**Exercise directions**
Give back the full listing as written. No pictures go with it.

**Data shown**
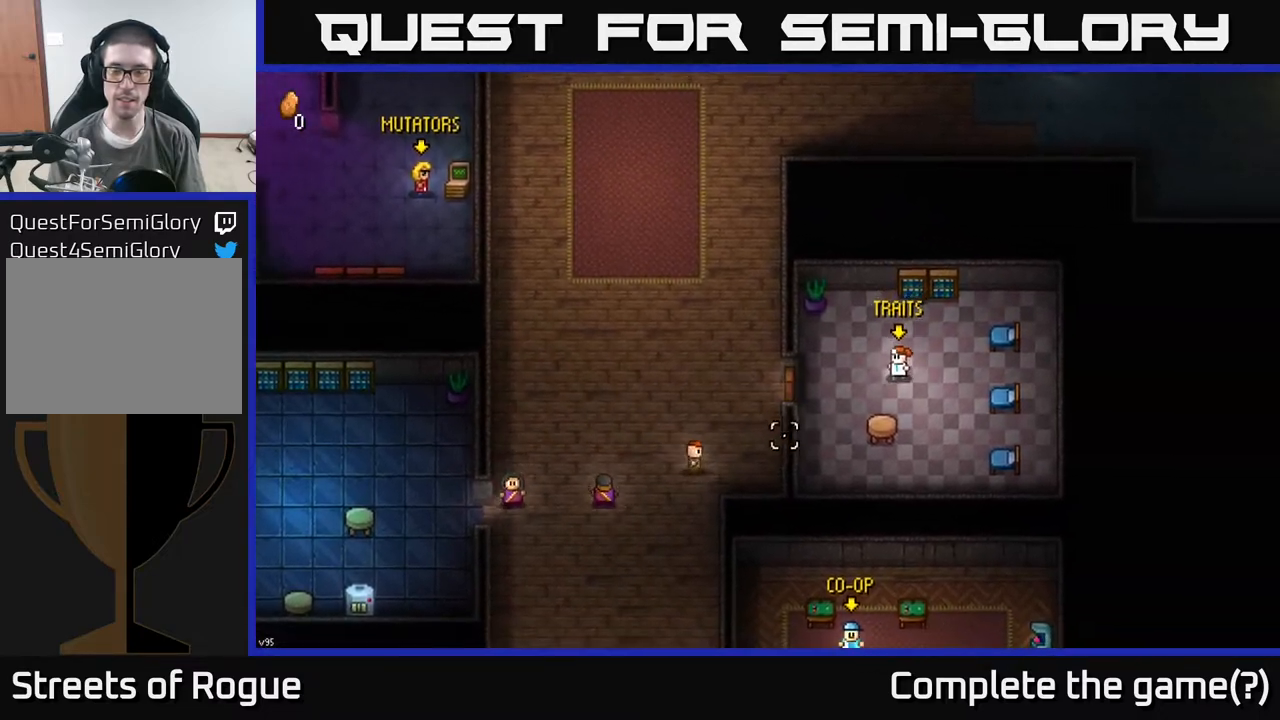
{"buttons": [], "left_stick": "up-right", "right_stick": "center", "events": [[67, "right_stick", "center"]]}
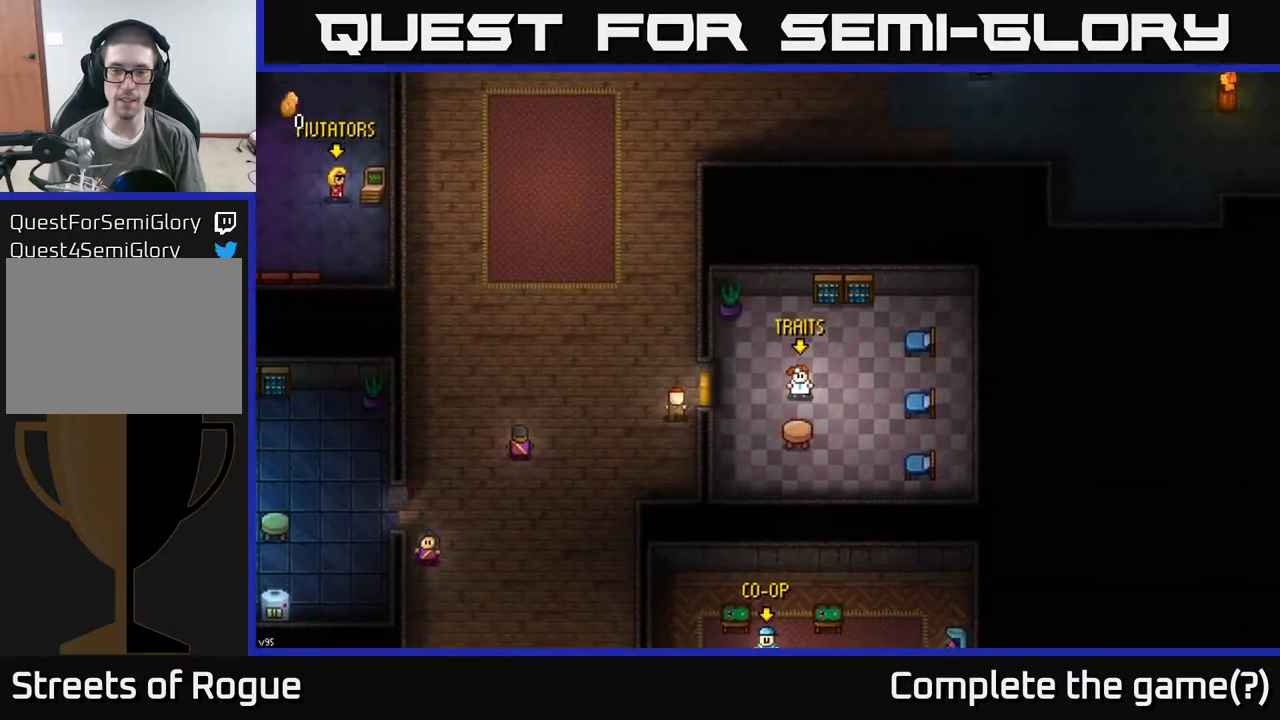
{"buttons": [], "left_stick": "right", "right_stick": "center", "events": [[100, "A", "down"], [100, "left_stick", "right"], [217, "A", "up"]]}
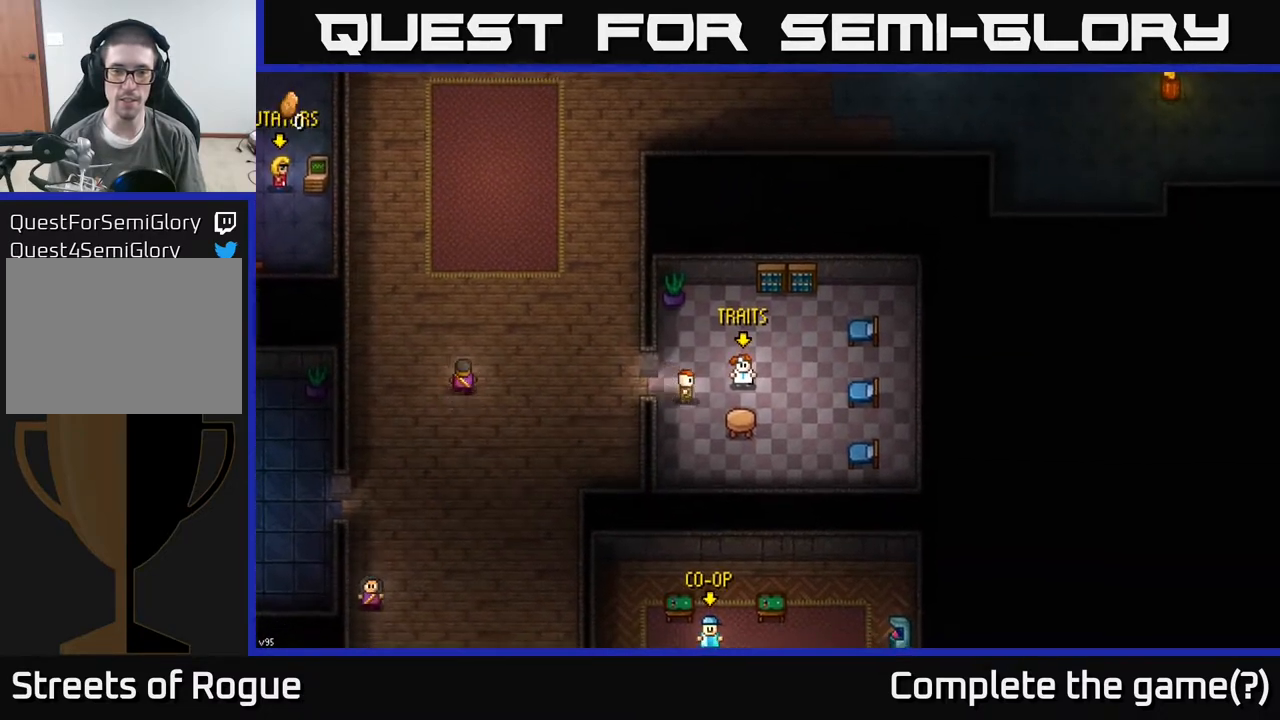
{"buttons": [], "left_stick": "center", "right_stick": "center", "events": [[217, "left_stick", "center"], [283, "A", "down"], [367, "A", "up"]]}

**Answer to this exercise**
{"buttons": [], "left_stick": "up-right", "right_stick": "center", "events": [[67, "right_stick", "center"]]}
{"buttons": [], "left_stick": "right", "right_stick": "center", "events": [[100, "A", "down"], [100, "left_stick", "right"], [217, "A", "up"]]}
{"buttons": [], "left_stick": "center", "right_stick": "center", "events": [[217, "left_stick", "center"], [283, "A", "down"], [367, "A", "up"]]}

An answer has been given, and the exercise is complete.